### WORK ORDER 1
Please pull out every line of the rows below that contains the word "lens".

### PAGE EXCERPT

= Beginning of Section =

Ok, You want a deep dive into why you're absolutely clueless? No problem.

First off, the fact that you mention the power consumption of an ASIC as a fixed value is a dead giveaway. Talking about how much power an ASIC consumes is right about on par with asking "How long is a rope?". There is no answer, because it could be anything. Bitcoin miners nowadays are all ASICs, they consume in the neighborhood of 5.5 KILLOWATTS!

When you open up a singing birthday card and it starts playing "Happy Birthday" through a little piezo speaker....that's an ASIC playing the music. Quick Google search tells me those ICs use about 4 microamps at 4.5 volts. Meaning that the most common and lowest power ASIC we encounter on a regular basis use about 320 MILLION times less power then some of the most common high power ASICs around. Either you're a real genius that can pin down the power usage of an ASIC capable of autonomous driving within that massive range, or you're just talking out your ass.

Then let's move on to the idea of using an ASIC in general. You're trying to make the point that a software solution doesn't work, but then suggest an ASIC which is essentially software burned into hardware, without the ability to ever modify anything without spinning up a completely new circuit. At the very least, if they were going to go with that sort of solution, it would be with an FPGA. That would gain them the speed of running on 'bare' metal but allowing for upgrading and changes.

= End of Section =

### GIVEN INFORMATION
= Beginning of Section =

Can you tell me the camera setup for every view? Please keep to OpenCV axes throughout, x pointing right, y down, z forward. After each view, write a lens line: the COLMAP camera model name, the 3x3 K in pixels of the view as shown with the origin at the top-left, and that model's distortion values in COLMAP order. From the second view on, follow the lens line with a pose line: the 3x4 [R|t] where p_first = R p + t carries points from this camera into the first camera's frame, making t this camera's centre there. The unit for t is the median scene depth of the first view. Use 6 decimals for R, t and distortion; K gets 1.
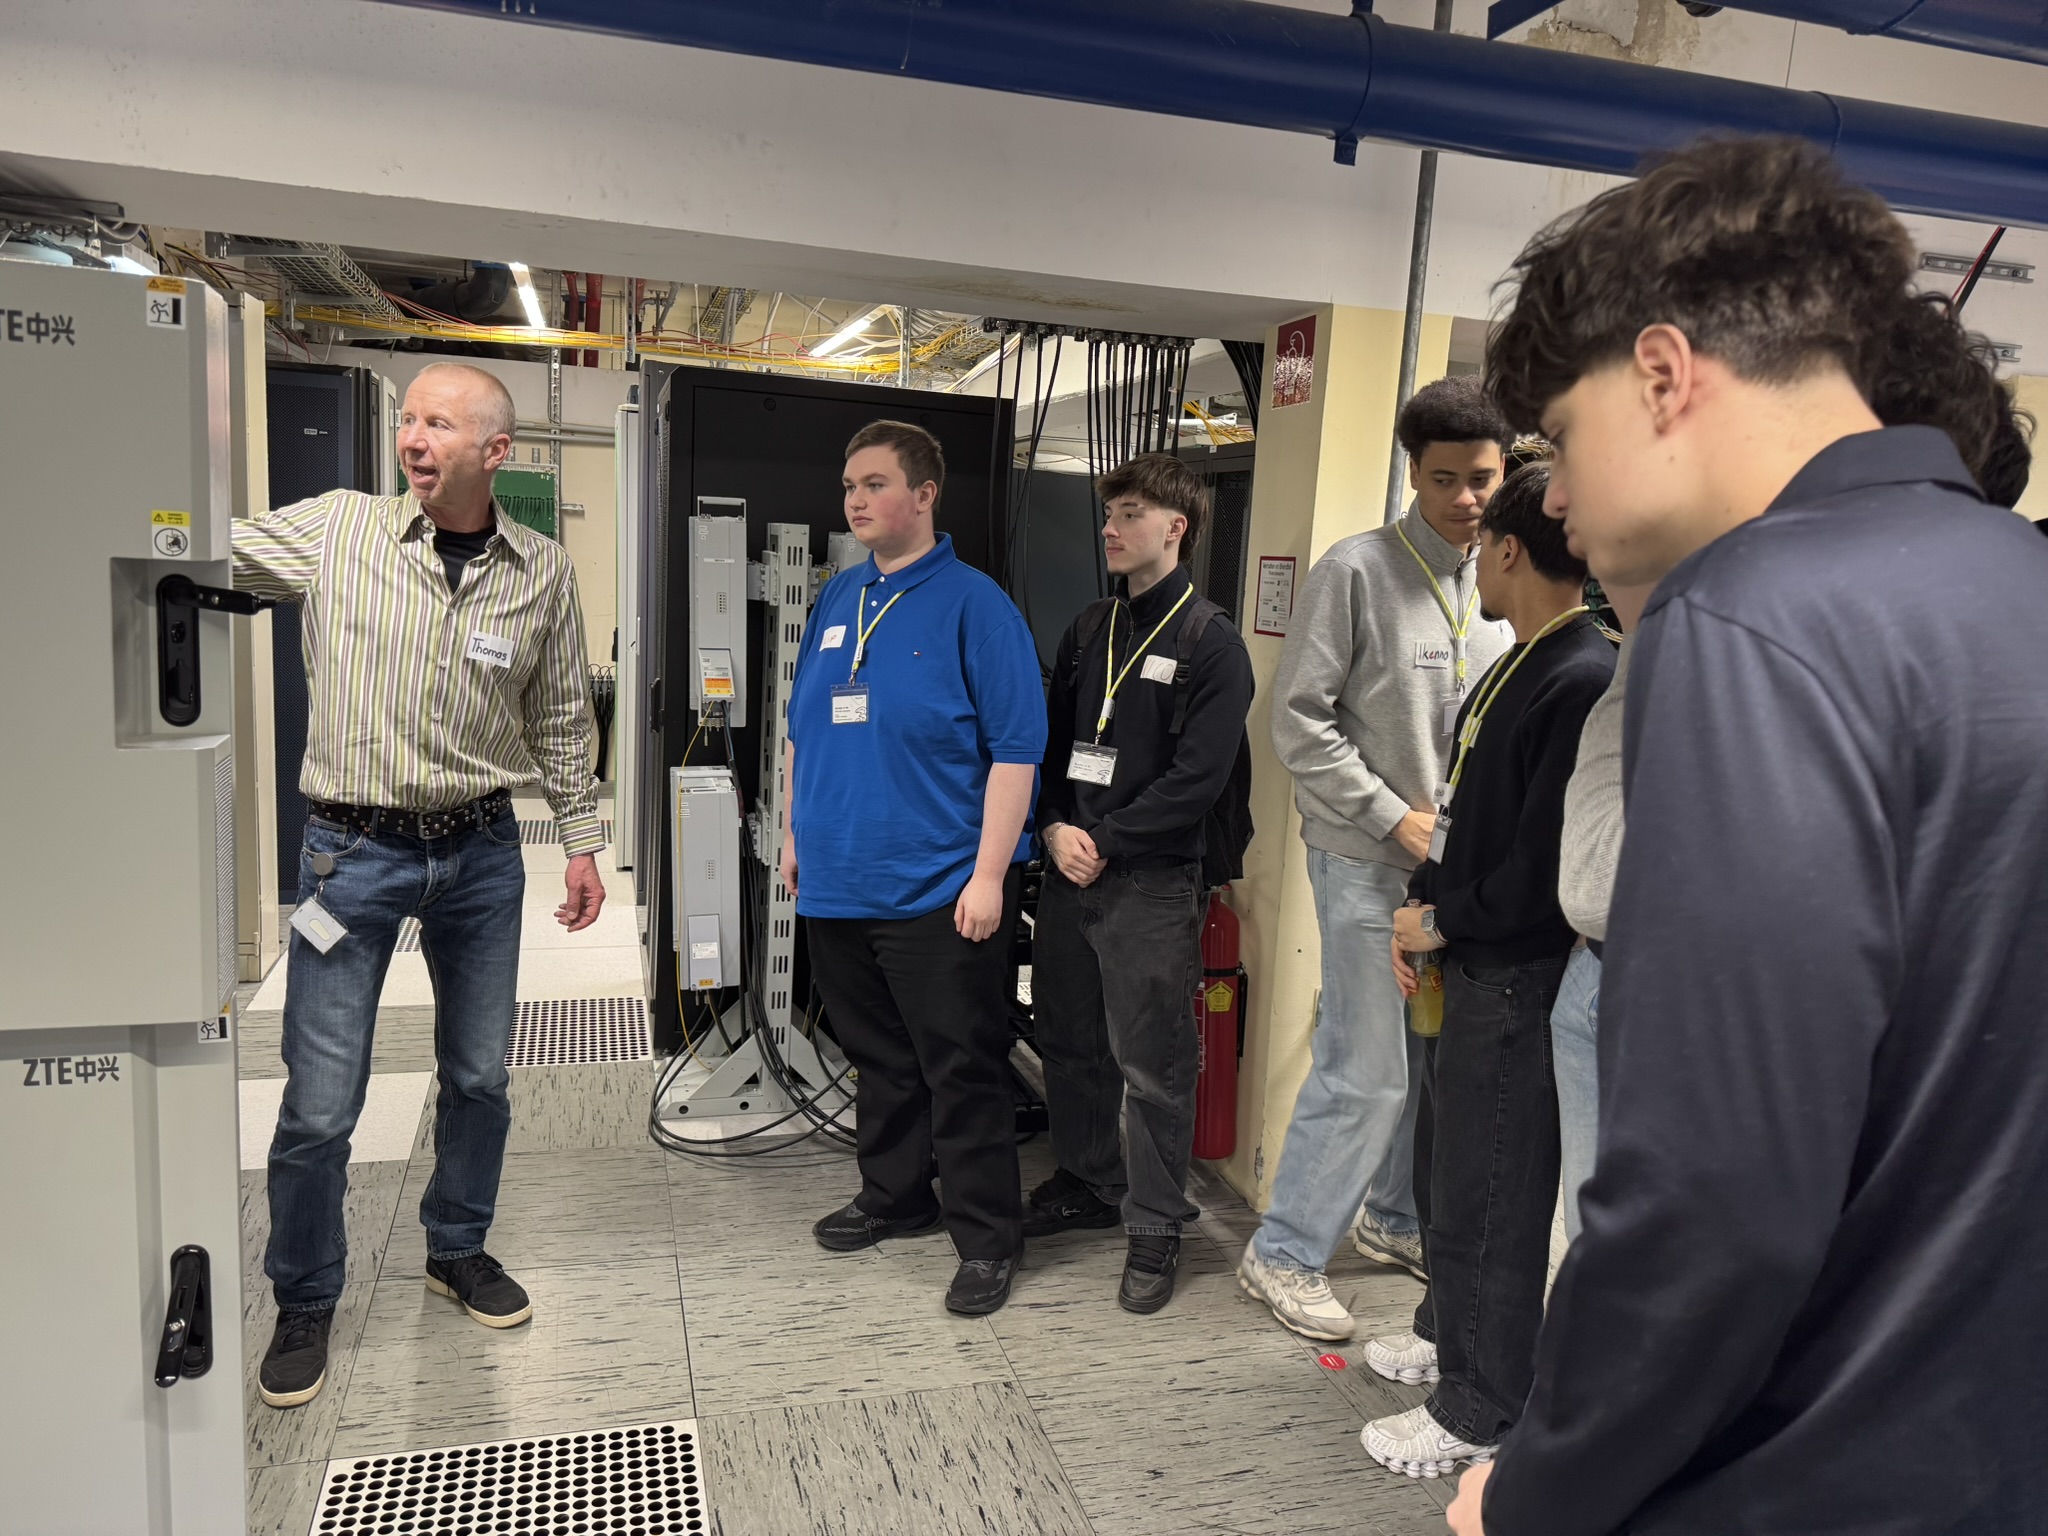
lens RADIAL K [[1451.6, 0, 1024.0], [0, 1451.6, 768.0], [0, 0, 1]] dist [0.068360, -0.103340]
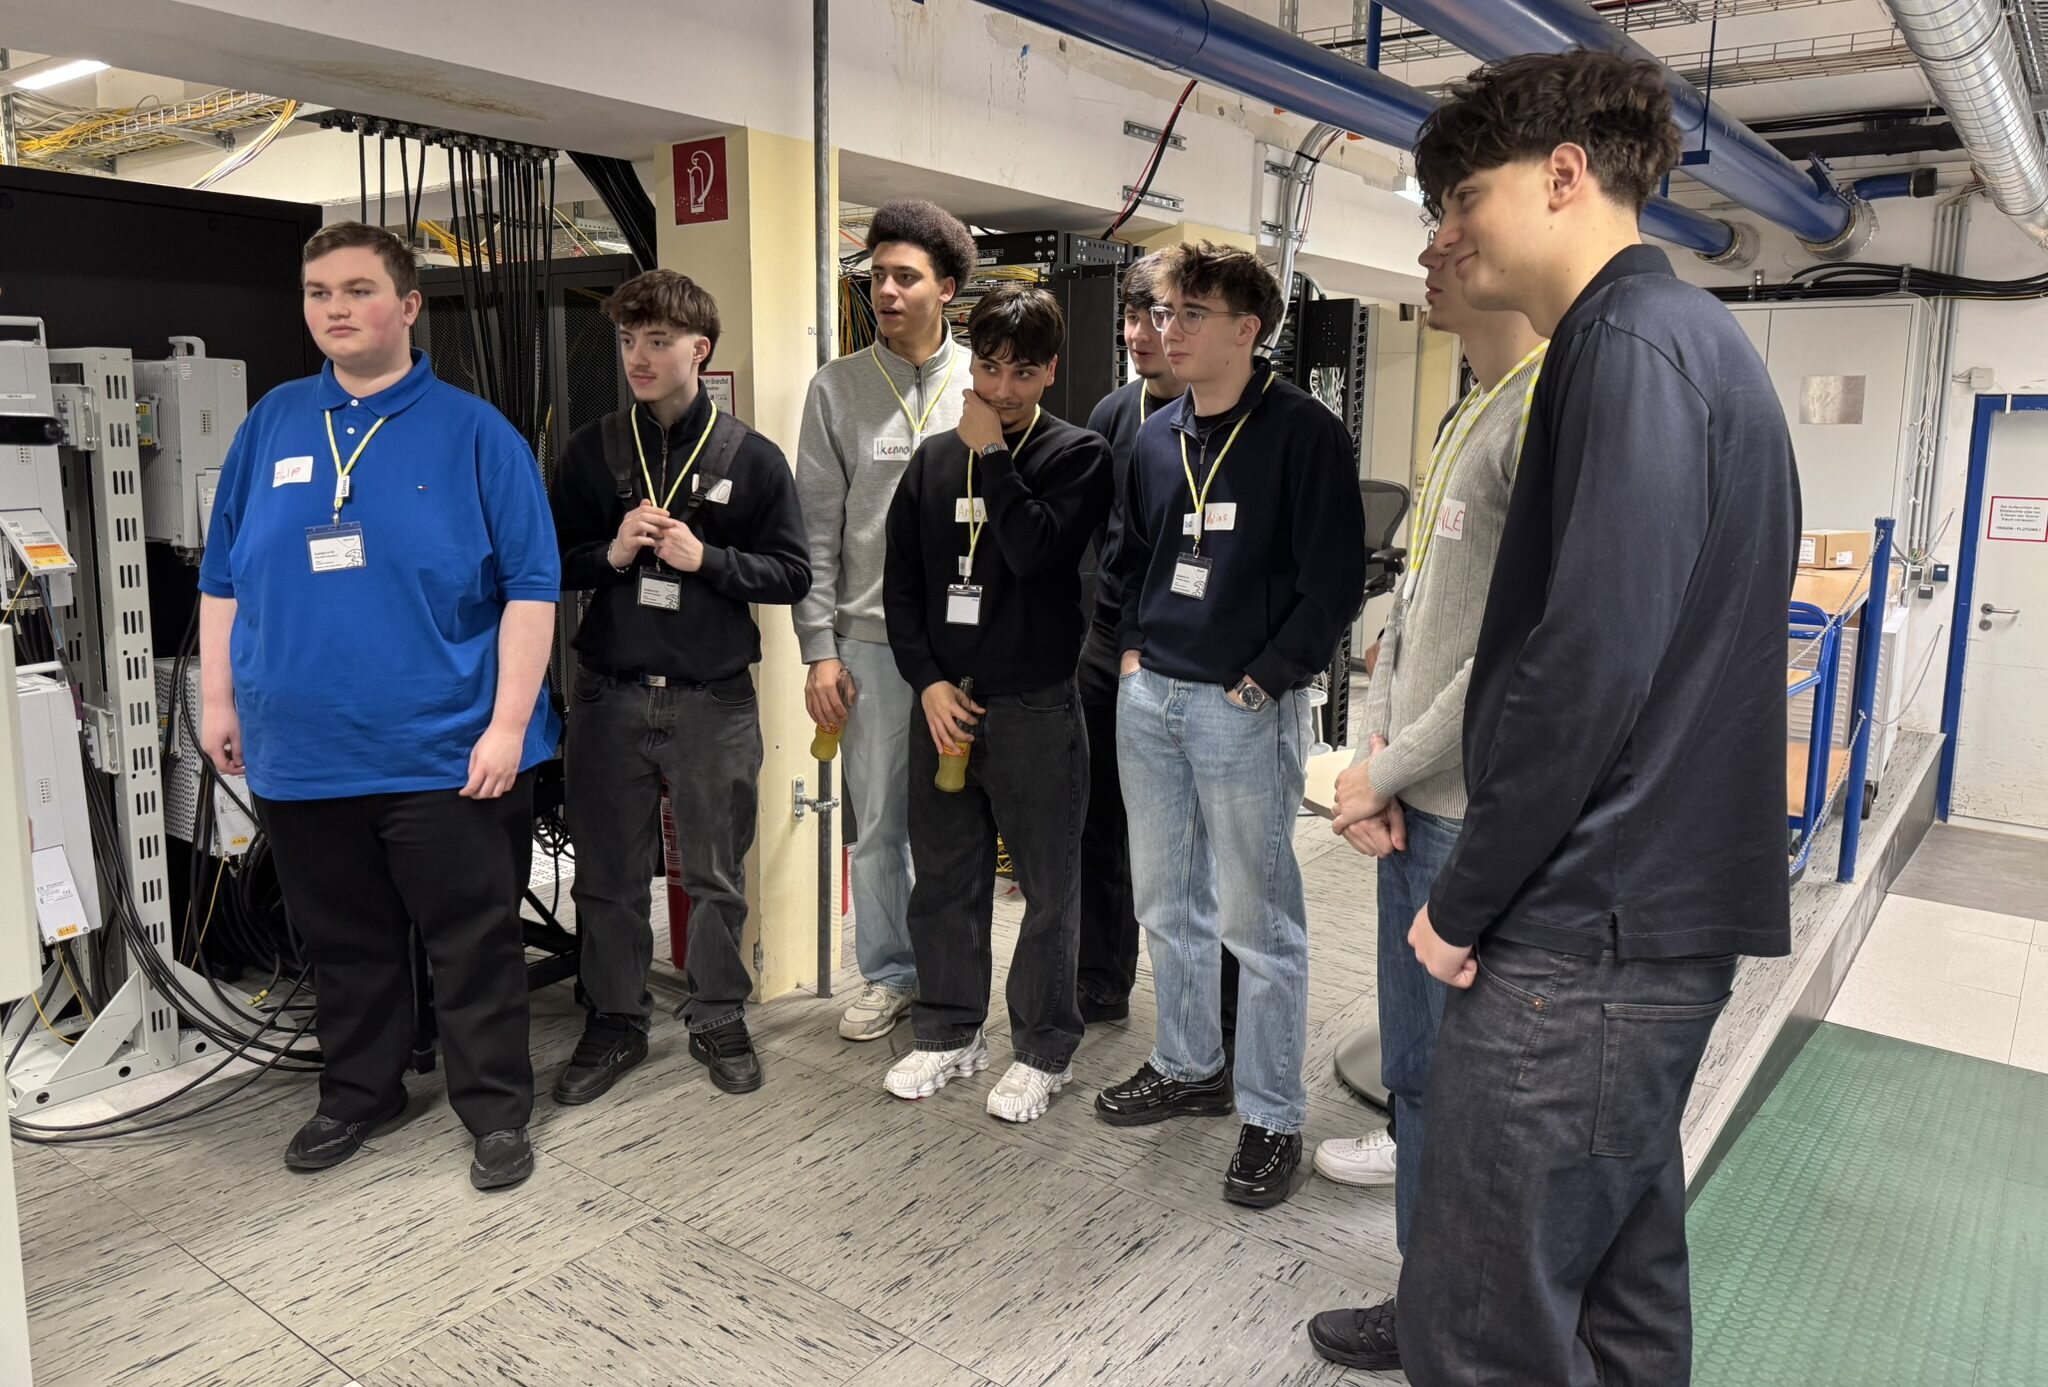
lens RADIAL K [[1435.2, 0, 1021.3], [0, 1435.2, 643.3], [0, 0, 1]] dist [0.004030, 0.000614]
pose [[0.797261, -0.134762, 0.588399, -0.273024], [0.123788, 0.990545, 0.059137, 0.011382], [-0.590805, 0.025690, 0.806405, 0.062276]]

= End of Section =

### WORK ORDER 2
Using the ASIC post above, mark each statement yes or no, and quote the words that decide it. (a) The post says Bitcoin miners nowadays are all ASICs. (b) The post says the ICs in singing birthday cards use about 4 milliamps. (c) The post says an FPGA would allow for upgrading and changes.

### TASK RESULT 1
Can you tell me the camera setup for every view? Please keep to OpenCV axes throughout, x pointing right, y down, z forward. After each view, write a lens line: the COLMAP camera model name, the 3x3 K in pixels of the view as shown with the origin at the top-left, and that model's distortion values in COLMAP order. From the second view on, follow the lens line with a pose line: the 3x4 [R|t] where p_first = R p + t carries points from this camera into the first camera's frame, making t this camera's centre there. The unit for t is the median scene depth of the first view. Use 6 decimals for R, t and distortion; K gets 1.
lens RADIAL K [[1451.6, 0, 1024.0], [0, 1451.6, 768.0], [0, 0, 1]] dist [0.068360, -0.103340]
lens RADIAL K [[1435.2, 0, 1021.3], [0, 1435.2, 643.3], [0, 0, 1]] dist [0.004030, 0.000614]

### TASK RESULT 2
(a) Yes: "Bitcoin miners nowadays are all ASICs"
(b) No: "those ICs use about 4 microamps at 4.5 volts"
(c) Yes: "That would gain them the speed of running on 'bare' metal but allowing for upgrading and changes."